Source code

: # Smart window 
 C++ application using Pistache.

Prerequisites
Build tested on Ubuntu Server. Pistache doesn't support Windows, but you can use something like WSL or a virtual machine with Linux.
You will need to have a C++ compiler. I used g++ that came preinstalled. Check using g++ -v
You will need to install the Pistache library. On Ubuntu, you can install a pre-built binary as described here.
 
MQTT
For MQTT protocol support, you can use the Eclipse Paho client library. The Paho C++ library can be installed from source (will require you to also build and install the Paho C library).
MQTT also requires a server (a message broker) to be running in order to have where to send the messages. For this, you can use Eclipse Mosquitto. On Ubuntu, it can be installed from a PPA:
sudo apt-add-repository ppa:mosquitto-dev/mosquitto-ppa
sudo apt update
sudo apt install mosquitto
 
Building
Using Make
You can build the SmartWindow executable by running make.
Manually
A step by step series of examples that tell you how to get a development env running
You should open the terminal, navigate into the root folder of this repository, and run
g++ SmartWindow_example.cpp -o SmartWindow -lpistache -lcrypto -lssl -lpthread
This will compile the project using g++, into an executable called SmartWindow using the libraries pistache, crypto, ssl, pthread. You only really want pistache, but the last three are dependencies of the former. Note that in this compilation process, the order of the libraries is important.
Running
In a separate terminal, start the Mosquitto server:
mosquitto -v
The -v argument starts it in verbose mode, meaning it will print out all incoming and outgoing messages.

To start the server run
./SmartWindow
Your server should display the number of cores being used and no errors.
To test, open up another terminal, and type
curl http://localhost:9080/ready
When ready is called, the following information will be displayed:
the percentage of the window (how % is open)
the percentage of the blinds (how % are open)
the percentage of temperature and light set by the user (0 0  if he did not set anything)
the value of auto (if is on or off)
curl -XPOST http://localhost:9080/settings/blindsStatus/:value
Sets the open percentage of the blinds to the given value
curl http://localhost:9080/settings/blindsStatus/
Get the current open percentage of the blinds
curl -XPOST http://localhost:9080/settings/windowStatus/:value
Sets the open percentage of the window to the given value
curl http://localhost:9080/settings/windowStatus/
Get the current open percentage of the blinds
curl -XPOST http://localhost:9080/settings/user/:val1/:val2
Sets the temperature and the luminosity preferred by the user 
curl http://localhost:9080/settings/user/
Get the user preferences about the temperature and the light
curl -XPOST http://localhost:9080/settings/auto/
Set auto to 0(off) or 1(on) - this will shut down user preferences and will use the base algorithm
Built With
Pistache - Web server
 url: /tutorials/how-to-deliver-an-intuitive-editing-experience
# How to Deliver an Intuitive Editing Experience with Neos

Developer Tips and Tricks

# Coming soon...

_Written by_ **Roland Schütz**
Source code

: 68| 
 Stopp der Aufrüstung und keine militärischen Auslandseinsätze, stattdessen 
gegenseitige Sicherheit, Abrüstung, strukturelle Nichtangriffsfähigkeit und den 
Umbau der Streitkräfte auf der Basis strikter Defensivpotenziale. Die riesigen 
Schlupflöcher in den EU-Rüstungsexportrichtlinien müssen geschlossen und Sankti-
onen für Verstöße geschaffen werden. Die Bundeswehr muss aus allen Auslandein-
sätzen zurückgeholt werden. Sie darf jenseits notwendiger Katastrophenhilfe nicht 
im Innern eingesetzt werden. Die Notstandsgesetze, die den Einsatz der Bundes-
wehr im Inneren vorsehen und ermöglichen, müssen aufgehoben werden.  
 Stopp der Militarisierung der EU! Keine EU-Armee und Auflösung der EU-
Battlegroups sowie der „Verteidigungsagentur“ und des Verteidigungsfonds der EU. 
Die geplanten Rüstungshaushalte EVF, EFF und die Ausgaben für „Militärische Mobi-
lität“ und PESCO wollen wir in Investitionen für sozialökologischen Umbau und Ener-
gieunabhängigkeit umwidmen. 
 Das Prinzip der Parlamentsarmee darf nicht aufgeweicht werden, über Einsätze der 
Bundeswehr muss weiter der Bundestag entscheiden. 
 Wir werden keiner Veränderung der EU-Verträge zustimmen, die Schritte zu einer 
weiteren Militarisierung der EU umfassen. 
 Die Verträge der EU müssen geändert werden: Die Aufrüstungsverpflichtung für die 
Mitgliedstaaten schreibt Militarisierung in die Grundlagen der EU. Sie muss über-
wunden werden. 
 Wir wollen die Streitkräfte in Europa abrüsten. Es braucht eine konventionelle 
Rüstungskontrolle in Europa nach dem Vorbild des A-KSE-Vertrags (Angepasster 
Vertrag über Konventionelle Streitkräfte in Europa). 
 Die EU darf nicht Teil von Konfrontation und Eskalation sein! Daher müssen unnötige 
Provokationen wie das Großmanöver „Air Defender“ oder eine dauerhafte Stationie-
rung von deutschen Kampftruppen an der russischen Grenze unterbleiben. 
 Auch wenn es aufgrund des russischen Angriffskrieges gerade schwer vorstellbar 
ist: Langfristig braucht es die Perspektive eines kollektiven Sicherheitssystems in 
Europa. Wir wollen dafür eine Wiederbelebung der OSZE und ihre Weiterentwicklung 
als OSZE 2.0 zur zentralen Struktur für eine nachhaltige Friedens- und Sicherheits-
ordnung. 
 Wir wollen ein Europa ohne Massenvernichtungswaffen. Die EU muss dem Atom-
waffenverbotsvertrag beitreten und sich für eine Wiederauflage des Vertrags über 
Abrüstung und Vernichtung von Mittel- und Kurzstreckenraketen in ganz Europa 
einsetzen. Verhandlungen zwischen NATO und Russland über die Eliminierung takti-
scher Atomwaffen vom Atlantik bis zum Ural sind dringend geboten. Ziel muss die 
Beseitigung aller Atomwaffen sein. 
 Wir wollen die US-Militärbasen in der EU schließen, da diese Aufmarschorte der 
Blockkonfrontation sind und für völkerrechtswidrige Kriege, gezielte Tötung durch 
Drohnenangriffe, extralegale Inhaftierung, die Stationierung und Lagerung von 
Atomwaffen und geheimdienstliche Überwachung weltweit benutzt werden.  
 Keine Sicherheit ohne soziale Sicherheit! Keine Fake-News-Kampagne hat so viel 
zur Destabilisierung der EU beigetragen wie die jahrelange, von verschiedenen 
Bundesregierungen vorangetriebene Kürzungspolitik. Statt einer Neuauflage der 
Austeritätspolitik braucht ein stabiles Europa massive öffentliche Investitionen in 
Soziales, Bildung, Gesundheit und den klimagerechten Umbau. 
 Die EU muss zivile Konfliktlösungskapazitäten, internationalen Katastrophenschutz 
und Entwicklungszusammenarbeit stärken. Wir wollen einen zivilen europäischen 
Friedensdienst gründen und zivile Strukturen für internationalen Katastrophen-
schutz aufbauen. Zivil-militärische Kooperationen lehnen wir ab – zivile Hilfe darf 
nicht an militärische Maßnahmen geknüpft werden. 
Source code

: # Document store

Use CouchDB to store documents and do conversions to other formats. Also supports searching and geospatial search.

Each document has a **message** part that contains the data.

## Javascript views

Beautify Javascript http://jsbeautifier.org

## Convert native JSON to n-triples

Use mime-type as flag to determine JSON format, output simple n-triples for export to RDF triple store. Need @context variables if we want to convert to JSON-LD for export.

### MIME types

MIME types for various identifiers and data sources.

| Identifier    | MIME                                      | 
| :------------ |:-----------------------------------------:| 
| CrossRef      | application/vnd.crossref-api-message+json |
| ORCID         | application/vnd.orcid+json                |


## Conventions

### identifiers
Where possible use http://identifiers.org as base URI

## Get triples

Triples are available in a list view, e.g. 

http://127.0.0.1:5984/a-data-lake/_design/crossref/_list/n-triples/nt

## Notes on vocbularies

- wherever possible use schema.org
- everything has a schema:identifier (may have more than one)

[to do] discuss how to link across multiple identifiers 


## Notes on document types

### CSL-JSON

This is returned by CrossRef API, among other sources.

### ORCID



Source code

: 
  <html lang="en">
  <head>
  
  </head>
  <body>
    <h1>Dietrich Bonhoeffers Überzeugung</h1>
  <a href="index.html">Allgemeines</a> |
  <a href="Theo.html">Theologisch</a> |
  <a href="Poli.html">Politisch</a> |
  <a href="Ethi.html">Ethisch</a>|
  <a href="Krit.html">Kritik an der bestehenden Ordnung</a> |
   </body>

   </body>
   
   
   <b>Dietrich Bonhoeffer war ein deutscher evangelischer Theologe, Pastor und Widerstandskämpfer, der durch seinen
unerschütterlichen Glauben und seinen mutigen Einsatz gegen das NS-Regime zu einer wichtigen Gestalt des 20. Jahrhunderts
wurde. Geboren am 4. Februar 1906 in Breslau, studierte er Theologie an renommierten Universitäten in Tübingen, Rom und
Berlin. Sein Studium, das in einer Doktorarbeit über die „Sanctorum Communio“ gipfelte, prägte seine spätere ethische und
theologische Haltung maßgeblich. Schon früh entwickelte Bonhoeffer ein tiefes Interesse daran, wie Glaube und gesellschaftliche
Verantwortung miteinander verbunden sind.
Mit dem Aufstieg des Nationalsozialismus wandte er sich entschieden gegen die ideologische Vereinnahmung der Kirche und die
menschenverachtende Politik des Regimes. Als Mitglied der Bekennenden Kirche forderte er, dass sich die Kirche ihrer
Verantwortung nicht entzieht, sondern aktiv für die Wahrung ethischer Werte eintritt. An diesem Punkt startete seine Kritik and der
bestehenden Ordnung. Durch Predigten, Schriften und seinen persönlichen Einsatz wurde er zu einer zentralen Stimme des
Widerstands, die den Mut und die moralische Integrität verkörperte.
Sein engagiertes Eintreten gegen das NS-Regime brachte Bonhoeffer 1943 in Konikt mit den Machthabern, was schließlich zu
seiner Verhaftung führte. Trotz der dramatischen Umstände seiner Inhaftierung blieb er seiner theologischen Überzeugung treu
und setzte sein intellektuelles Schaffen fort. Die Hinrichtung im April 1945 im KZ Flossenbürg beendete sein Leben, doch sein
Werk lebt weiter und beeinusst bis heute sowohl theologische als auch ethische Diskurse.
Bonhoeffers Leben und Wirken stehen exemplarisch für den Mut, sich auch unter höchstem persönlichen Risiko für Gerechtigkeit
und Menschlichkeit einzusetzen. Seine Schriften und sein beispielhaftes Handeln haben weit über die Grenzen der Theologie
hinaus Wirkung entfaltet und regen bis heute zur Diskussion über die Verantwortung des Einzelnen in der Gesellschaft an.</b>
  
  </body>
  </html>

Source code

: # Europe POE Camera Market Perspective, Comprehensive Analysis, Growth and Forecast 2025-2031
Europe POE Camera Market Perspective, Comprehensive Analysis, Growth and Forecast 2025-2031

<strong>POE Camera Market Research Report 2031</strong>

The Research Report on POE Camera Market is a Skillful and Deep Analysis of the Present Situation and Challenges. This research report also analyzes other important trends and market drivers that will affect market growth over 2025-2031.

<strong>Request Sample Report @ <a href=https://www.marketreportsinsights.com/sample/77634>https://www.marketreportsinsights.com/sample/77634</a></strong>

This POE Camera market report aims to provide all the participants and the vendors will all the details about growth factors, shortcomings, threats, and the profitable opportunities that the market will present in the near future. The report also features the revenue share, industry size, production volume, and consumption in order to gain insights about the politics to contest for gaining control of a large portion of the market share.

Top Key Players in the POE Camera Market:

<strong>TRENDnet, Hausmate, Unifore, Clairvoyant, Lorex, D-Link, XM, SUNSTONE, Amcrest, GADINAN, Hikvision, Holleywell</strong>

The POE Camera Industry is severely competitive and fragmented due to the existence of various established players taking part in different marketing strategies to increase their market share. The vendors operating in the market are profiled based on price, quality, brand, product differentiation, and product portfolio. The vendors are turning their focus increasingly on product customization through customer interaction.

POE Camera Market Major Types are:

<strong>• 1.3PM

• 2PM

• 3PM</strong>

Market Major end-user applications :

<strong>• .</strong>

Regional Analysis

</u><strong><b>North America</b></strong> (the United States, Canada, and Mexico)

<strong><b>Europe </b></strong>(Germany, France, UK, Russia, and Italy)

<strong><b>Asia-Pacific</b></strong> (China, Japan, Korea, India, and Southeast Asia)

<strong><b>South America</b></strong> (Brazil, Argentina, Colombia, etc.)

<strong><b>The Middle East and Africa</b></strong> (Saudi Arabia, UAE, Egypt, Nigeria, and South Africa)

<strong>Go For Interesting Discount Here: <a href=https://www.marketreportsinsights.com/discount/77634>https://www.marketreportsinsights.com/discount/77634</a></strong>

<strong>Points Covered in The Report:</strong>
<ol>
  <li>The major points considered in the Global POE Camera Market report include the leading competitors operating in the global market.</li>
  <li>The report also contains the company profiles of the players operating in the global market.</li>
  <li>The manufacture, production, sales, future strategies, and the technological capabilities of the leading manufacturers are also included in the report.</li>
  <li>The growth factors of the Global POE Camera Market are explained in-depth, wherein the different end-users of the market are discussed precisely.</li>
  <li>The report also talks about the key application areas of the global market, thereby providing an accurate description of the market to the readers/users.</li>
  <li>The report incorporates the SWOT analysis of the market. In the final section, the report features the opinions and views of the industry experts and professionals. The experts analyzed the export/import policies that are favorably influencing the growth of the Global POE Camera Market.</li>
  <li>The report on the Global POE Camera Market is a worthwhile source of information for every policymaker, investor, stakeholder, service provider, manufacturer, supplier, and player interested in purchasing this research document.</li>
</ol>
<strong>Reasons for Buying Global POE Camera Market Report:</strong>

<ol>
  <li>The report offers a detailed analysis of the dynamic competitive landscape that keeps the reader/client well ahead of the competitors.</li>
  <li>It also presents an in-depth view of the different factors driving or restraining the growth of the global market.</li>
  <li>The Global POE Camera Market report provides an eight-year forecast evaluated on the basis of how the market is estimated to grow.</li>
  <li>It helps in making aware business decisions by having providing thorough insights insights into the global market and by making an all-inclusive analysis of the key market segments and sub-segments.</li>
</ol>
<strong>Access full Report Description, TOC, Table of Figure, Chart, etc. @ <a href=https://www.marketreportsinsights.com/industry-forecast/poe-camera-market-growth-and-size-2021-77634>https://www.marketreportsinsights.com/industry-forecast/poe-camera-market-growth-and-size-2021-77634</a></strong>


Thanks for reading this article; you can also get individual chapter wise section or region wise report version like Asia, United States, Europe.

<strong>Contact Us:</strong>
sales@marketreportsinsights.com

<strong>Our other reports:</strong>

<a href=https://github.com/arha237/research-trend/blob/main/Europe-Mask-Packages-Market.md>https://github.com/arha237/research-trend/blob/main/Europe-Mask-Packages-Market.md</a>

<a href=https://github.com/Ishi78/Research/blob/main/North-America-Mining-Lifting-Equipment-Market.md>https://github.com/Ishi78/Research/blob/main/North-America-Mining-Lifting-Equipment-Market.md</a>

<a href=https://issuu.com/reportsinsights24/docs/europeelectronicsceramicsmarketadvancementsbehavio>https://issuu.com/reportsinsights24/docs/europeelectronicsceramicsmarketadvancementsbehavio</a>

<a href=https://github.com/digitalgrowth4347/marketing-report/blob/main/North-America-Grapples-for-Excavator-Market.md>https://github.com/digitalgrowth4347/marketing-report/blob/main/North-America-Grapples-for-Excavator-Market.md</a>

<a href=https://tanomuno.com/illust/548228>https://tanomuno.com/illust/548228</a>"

────────────────────

Work order ▸
Select every line of the rows above that contains the word "müssen".

Exercise result ▸
Schlupflöcher in den EU-Rüstungsexportrichtlinien müssen geschlossen und Sankti-
wehr im Inneren vorsehen und ermöglichen, müssen aufgehoben werden.  
 Die Verträge der EU müssen geändert werden: Die Aufrüstungsverpflichtung für die 
 Die EU darf nicht Teil von Konfrontation und Eskalation sein! Daher müssen unnötige 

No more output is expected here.